McKinley, who resigned amid the Ukraine controversy, raised concerns about former US Ambassador to Ukraine Marie Yovanovitch's removal, which was pushed by Trump's personal lawyer, Rudy Giuliani, and has become a central part of the inquiry, according to a
transcript of that testimony released Monday.
While Pompeo told ABC News last month that McKinley never raised the idea of issuing a statement of support for Yovonovitch, McKinley directly contradicted that statement while under oath, telling lawmakers he mentioned it on three separate occasions.
Specifically, McKinley who testified behind closed doors on Oct. 16, said that he raised the Yovanovitch matter with Pompeo three times and proposed releasing a statement of support for the former diplomat, who was abruptly recalled from her post, but did not receive a response from the secretary of state, including when he told Pompeo he was leaving the department.

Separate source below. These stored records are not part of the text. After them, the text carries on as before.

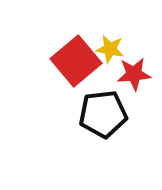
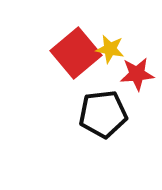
red square: moved 8 px up
red star: moved 3 px right
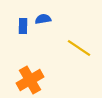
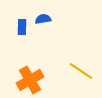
blue rectangle: moved 1 px left, 1 px down
yellow line: moved 2 px right, 23 px down
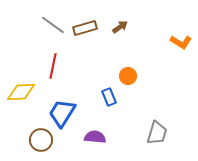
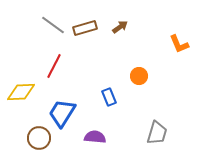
orange L-shape: moved 2 px left, 2 px down; rotated 35 degrees clockwise
red line: moved 1 px right; rotated 15 degrees clockwise
orange circle: moved 11 px right
brown circle: moved 2 px left, 2 px up
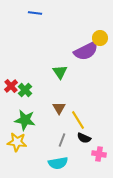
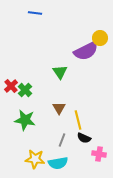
yellow line: rotated 18 degrees clockwise
yellow star: moved 18 px right, 17 px down
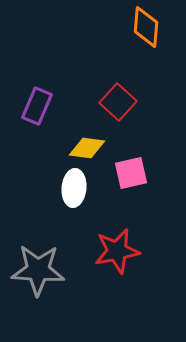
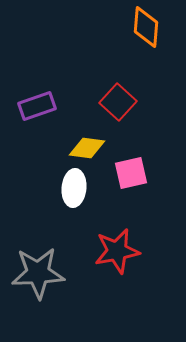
purple rectangle: rotated 48 degrees clockwise
gray star: moved 3 px down; rotated 6 degrees counterclockwise
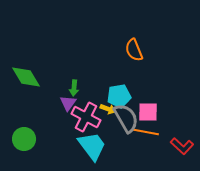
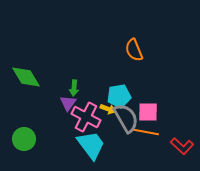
cyan trapezoid: moved 1 px left, 1 px up
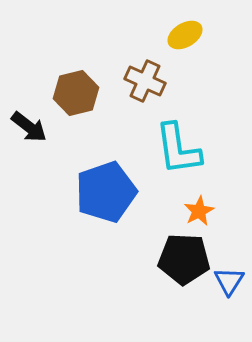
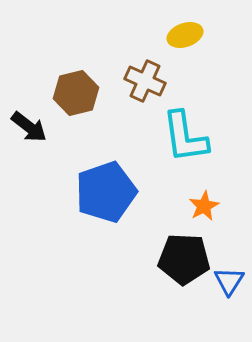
yellow ellipse: rotated 12 degrees clockwise
cyan L-shape: moved 7 px right, 12 px up
orange star: moved 5 px right, 5 px up
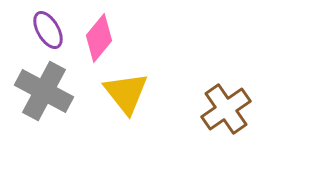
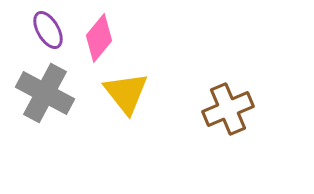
gray cross: moved 1 px right, 2 px down
brown cross: moved 2 px right; rotated 12 degrees clockwise
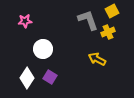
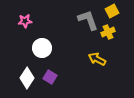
white circle: moved 1 px left, 1 px up
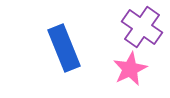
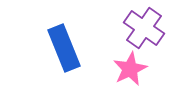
purple cross: moved 2 px right, 1 px down
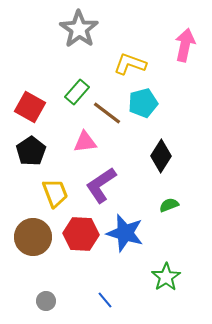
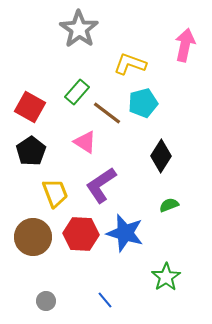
pink triangle: rotated 40 degrees clockwise
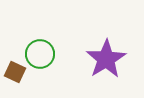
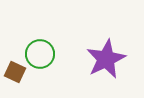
purple star: rotated 6 degrees clockwise
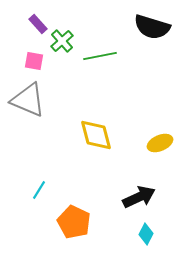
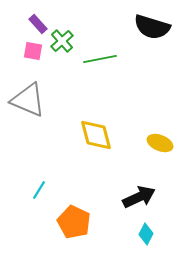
green line: moved 3 px down
pink square: moved 1 px left, 10 px up
yellow ellipse: rotated 45 degrees clockwise
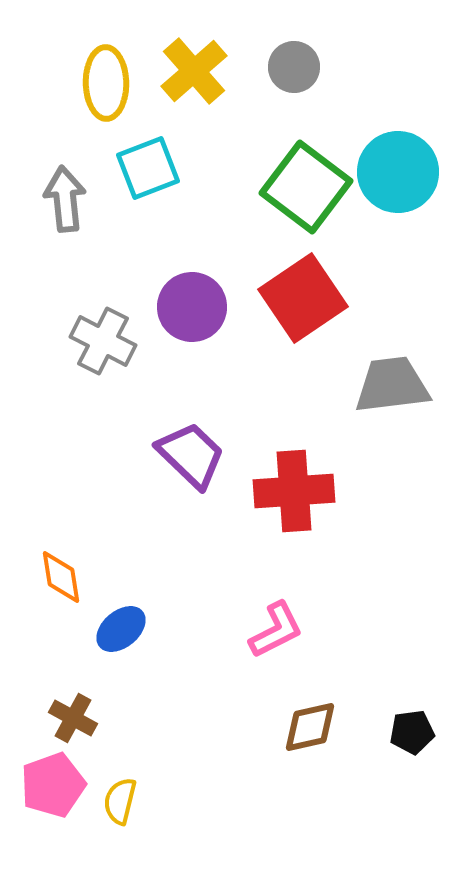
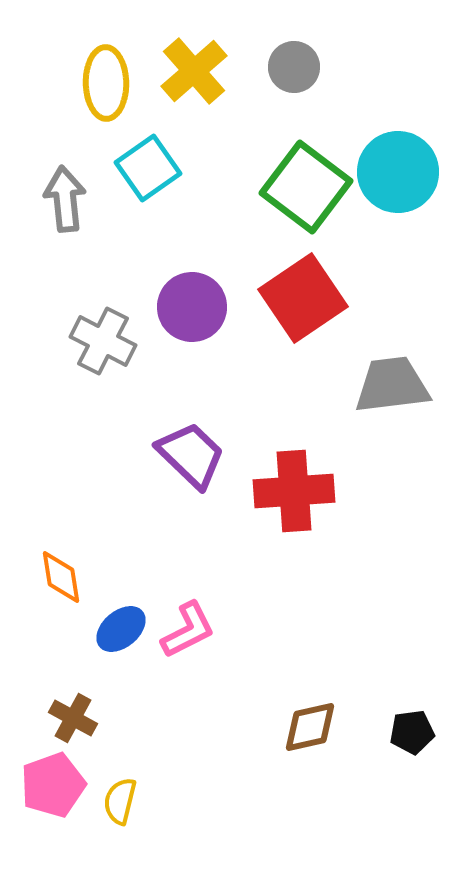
cyan square: rotated 14 degrees counterclockwise
pink L-shape: moved 88 px left
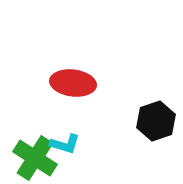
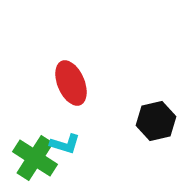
red ellipse: moved 2 px left; rotated 60 degrees clockwise
black hexagon: rotated 6 degrees clockwise
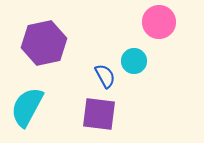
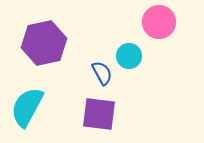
cyan circle: moved 5 px left, 5 px up
blue semicircle: moved 3 px left, 3 px up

McKinley told lawmakers that he raised the issue on two other occasions, including during a phone call to discuss his resignation.
What Pompeo said: In the ABC News after McKinley's testimony, the secretary of state said: "From the time that Ambassador Yovanovitch departed Ukraine until the time that (McKinley) came to tell me that he was departing, I never heard him say a single thing about his concerns with respect to the decision that was made," Pompeo said of McKinley. "Not once ... did Ambassador McKinley say something to me during that entire time period."